Several questions remain unanswered after two South Carolina mental health patients died yesterday. The victims, both female, were being transported in a police van when floodwaters overtook their vehicle.
A Horry County Sheriff's Office van was taking Windy Wenton, 45, and Nicolette Green, 43, to McLeod Behavorial Health in Darlington, South Carolina, Chief Deputy Tom Fox told WLTX. Two deputies were in the van with them, though Wenton and Green were in the back.
Disaster struck when the van was overcome by flood waters in the aftermath of Hurricane Florence, which has devastated the region in recent days. Both deputies escaped the van, then attempted to save Wenton and Green. But "despite persistent and ongoing efforts, floodwater rose rapidly and the deputies were unable to open the doors to reach the individuals inside the van," the sheriff's office said in a statement.
The deputies made it to the top of the van, where they were rescued by a high-water team. But nothing could be done to save the two women they were transporting. Both women were declared dead last night, Marion County Coroner Jerry Richardson told WPDE, though first responders were not immediately able to retrieve the van with their bodies in it. "They're still under the water," Richardson told the Associated Press this morning. "It's come up two feet since just last night."
In a statement, Horry County Sheriff Phillip Thompson called the deaths a "tragedy," while noting that the two deputies have been placed on administrative leave. "Just like you, we have questions we want answered," he said.
One of the biggest questions: Were Wenton and Green shackled in the back of the van?
Multiple outlets, including ABC News, the New York Post, and the New York Daily News, say the patients were either "shackled" or "chained." When reached for comment by Reason, a spokesperson for the South Carolina State Law Enforcement Division, which is investigating the incident, said he couldn't confirm that they were shackled. He explained the van was still underwater, though officials were working on a "plan" to recover it later today.

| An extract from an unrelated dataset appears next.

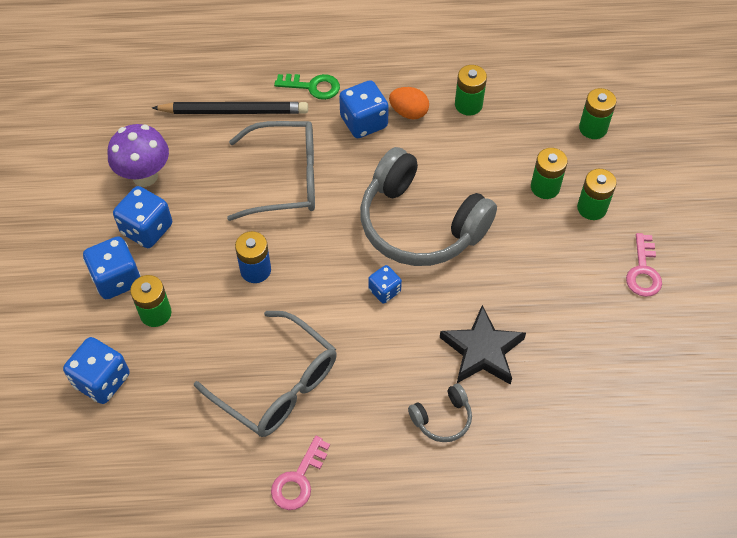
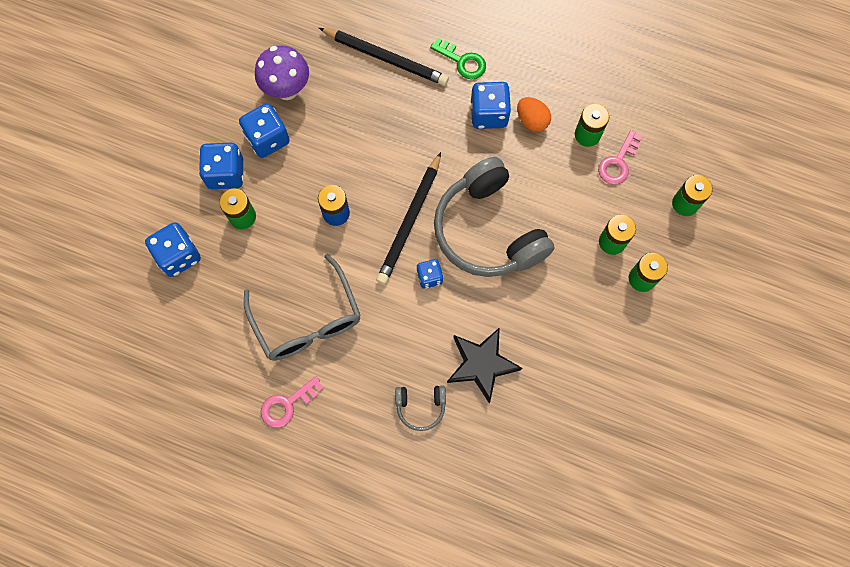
camera: 25 degrees right, 15 degrees up
grey glasses [227,121,315,221] -> none
pink key [626,233,662,297] -> pink key moved to [598,130,642,185]
none -> black pencil [376,152,441,285]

Determining whether Wenton and Green were in chains is important. If they were, then that could have kept them from escaping the van with their lives. It would also raise another question: Why were two mental health patients chained up in the back of a police van in the first place? And why were they moved yesterday, and not before Florence made landfall, especially when state and local officials knew for days that severe flooding was likely?
The deaths of Wenton and Green bring the storm's deathtoll to 37. Though in this case, it's possible Florence isn't to blame so much as the officers transporting the two women and the department that waited so long to relocate them.